Automated and artificial intelligence-enabled systems may be removing and permanently erasing evidence of potential Russian war crimes in Ukraine, lawmakers said this week.
The chairwoman of the House Oversight Committee and several Democratic colleagues are asking the heads of four major social media companies calling for the preservation of evidence shared on their platforms of possible Russian war crimes and human rights violations in Ukraine.
The letters to the CEOs of TikTok, YouTube, Facebook (via its parent company, Meta) and Twitter noted how images and videos have been shared online portraying the Russian atrocities in Ukraine and expressed concerns that content moderation policies and automated systems may be removing and permanently deleting possible evidence of war crimes.
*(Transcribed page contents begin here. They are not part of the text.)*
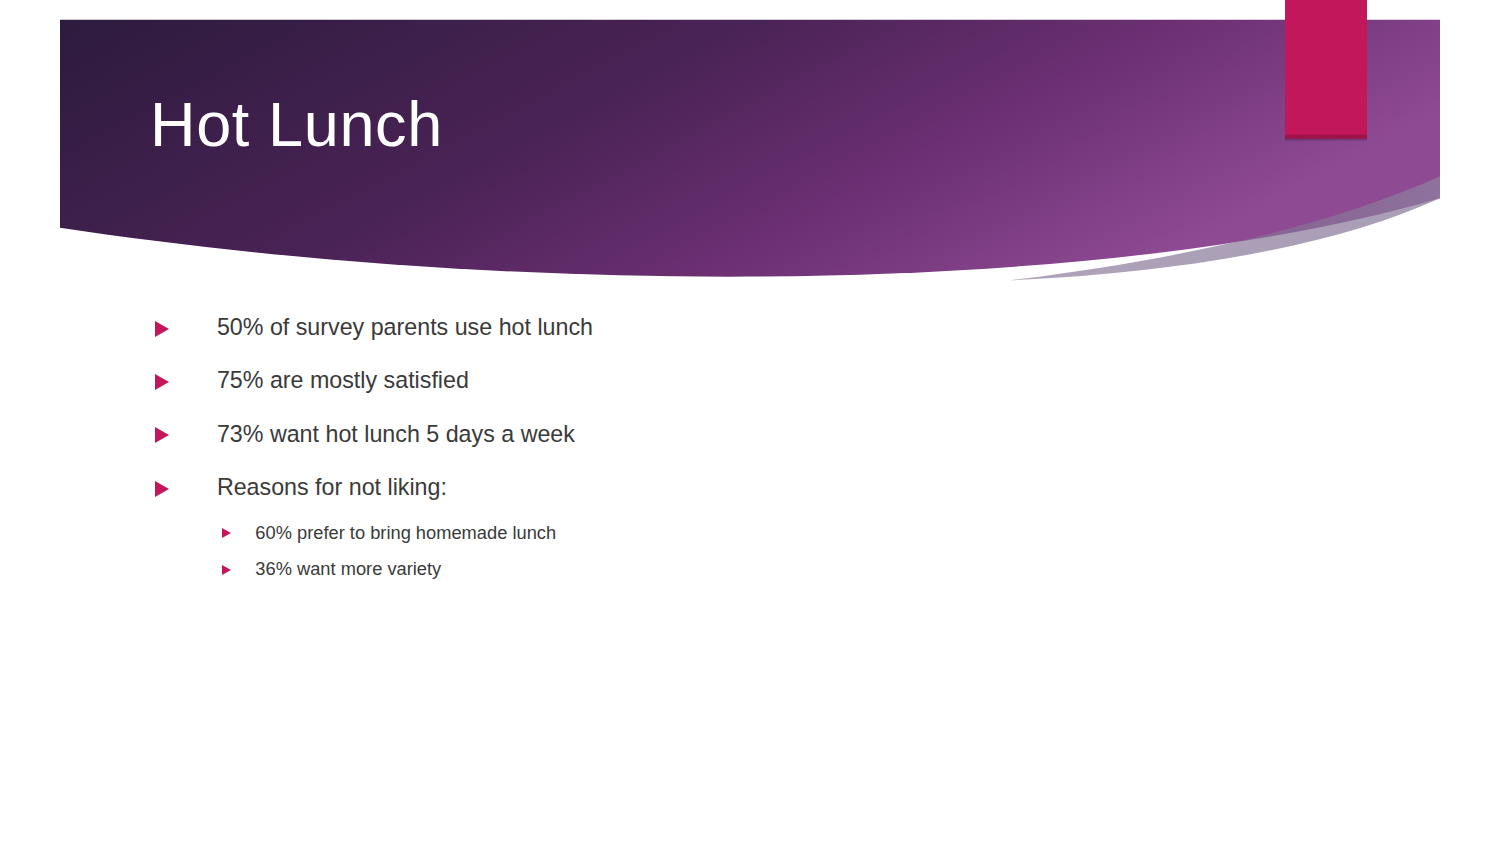Hot Lunch
50% of survey parents use hot lunch
75% are mostly satisfied
73% want hot lunch 5 days a week
Reasons for not liking:
60% prefer to bring homemade lunch
36% want more variety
While social media platforms have "rightfully implemented graphic content policies to protect their users," the letter also said human rights groups and international investigators are increasingly unable to identify and record information that can be used as evidence of genocide, crimes against humanity and war crimes due in part to automated and artificial intelligence-enabled systems.
"We are concerned that social media platforms ... do not have adequate procedures in place to archive this content so that it can be made available to international organizations conducting investigations into allegations of war crimes and other atrocities," the letter read. "These organizations will require access to the entirety of information and evidence available, including content posted on social media platforms, to conduct full and complete investigations."
House Oversight Committee Chairwoman Rep. Carolyn Maloney (D-N.Y.) sent the letter along with House Foreign Affairs Committee Chairman Rep. Gregory Meeks (D-N.Y.) and several other Democrats this week, urging the platforms to archive and preserve all content related to Russia's war in Ukraine while coordinating with international human rights monitors to share and examine human rights violations.
The letter also demanded the social media companies provide "additional transparency" around the utilization of automated systems to remove content from their platforms, noting how "specific content regarding the war in Ukraine was removed."
The letter also detailed how the International Criminal Court previously used evidence shared on social media to obtain an arrest warrant in 2017 for Mahmoud al-Werfalli, a Libyan military commander, and noted how the ICC, U.S. government and the Organization for Security and Cooperation in Europe were collecting "evidence of war crimes and other atrocities."
Lawmakers requested the social media companies implement new methods for users "to flag or mark content as containing potential evidence of war crimes and other atrocities."